Wielkość pomieszczenia: Wirusy mogą łatwiej rozprzestrzeniać się w większych pomieszczeniach. Zmniejsza się gęstość wirusa.

Długość pobytu: im dłużej przebywasz razem w zamkniętym pomieszczeniu, tym większe ryzyko wdychania większej liczby wirusów. Może to być szczególnie problematyczne podczas dłuższych podróży samolotem lub pociągiem.

Rodzaj aktywności: zachowanie zarażonej osoby jest decydującym czynnikiem w produkcji wirusa. Na przykład, jak opisano powyżej, śpiewanie wytwarza więcej aerozoli niż spokojne oddychanie.

Wskazuje na to również badanie studia fitness z Korei Południowej: podczas intensywnego treningu tanecznego wielu uczestników zostało zarażonych. Nie było na zajęciach jogi. Wydaje się, że więcej wirusów jest usuwanych z intensywnej aktywności fizycznej niż z lżejszych.

Stadium i nasilenie choroby: Decydujący może być również stopień zaawansowania choroby, z którym dzielisz pokój. Według aktualnego stanu wiedzy osoby zarażone koroną są szczególnie zaraźliwe dzień przed i jeden do dwóch dni po pojawieniu się objawów.

Pięć dni po wystąpieniu objawów ryzyko zarażenia innych osób jest już dla wielu bardzo niskie. Istnieją również dowody na to, że osoby lekko chore lub bez objawów są często mniej zaraźliwe niż osoby poważnie chore.

Liczba zarażonych osób w pomieszczeniu: Im więcej zarażonych osób znajduje się w pomieszczeniu, tym więcej koronawirusów przedostaje się do powietrza. W związku z tym większe niebezpieczeństwo dla innych.

I odwrotnie, oznacza to: na świeżym powietrzu, gdzie wirusy szybko odparowują, ryzyko infekcji jest znacznie mniejsze. Każdy, kto przejdzie obok zarażonej osoby, prawdopodobnie nie zostanie zarażony - chyba że ktoś ją wykaszluje.

Wentylacja pomaga!

Na podstawie tych ustaleń można wyprowadzić środki zaradcze: Regularna, energiczna wentylacja może znacznie zmniejszyć miano wirusa w powietrzu w pomieszczeniu. Gdy temperatura na zewnątrz jest wysoka, zaleca się pracę przy szeroko otwartych oknach.
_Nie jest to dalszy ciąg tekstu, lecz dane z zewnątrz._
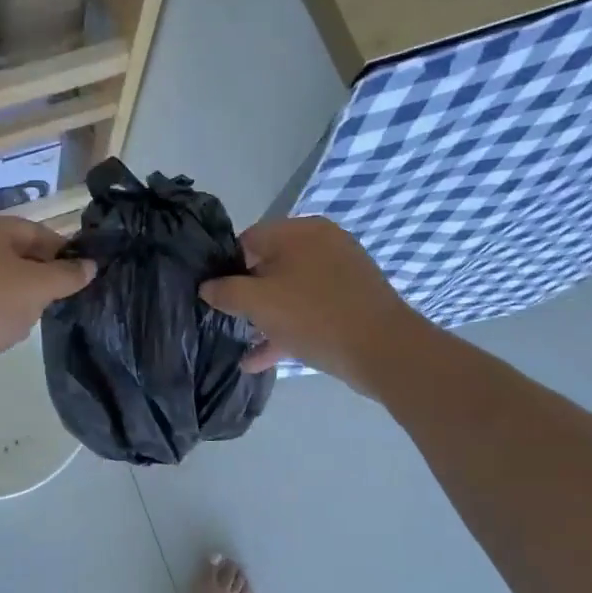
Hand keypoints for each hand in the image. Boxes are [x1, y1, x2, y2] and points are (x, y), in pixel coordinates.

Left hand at [0, 213, 94, 388]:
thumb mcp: (39, 287)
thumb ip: (68, 274)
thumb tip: (90, 266)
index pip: (37, 231)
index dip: (63, 251)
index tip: (82, 275)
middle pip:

Prawidłowo skonfigurowane wentylatory stojące mogą wspomagać wentylację, jeśli wypuszczają powietrze z pomieszczenia przez okno. Wirusolog Charité, Christian Drosten, sugeruje to również dla klas szkolnych w swoim podkaście. Lekcje w plenerze są jeszcze lepsze.

Czy maski ograniczają rozprzestrzenianie się aerozolu?

Czas pokaże, czy maski będą skuteczne w ograniczaniu rozprzestrzeniania się Covid-19 poprzez aerozole. W opisanym eksperymencie z laserem prosta ścierka trzymana przed ustami zapobiegała rozprzestrzenianiu się większych aerozoli.

Jednak wcześniejsze badania pokazują, że w szczególności proste maski bawełniane mogą mieć zbyt szerokie oczka. Mogą łapać krople i większe kropelki, ale małe aerozole albo przenikają przez maskę podczas mówienia, albo mogą szczególnie łatwo uciec na bok.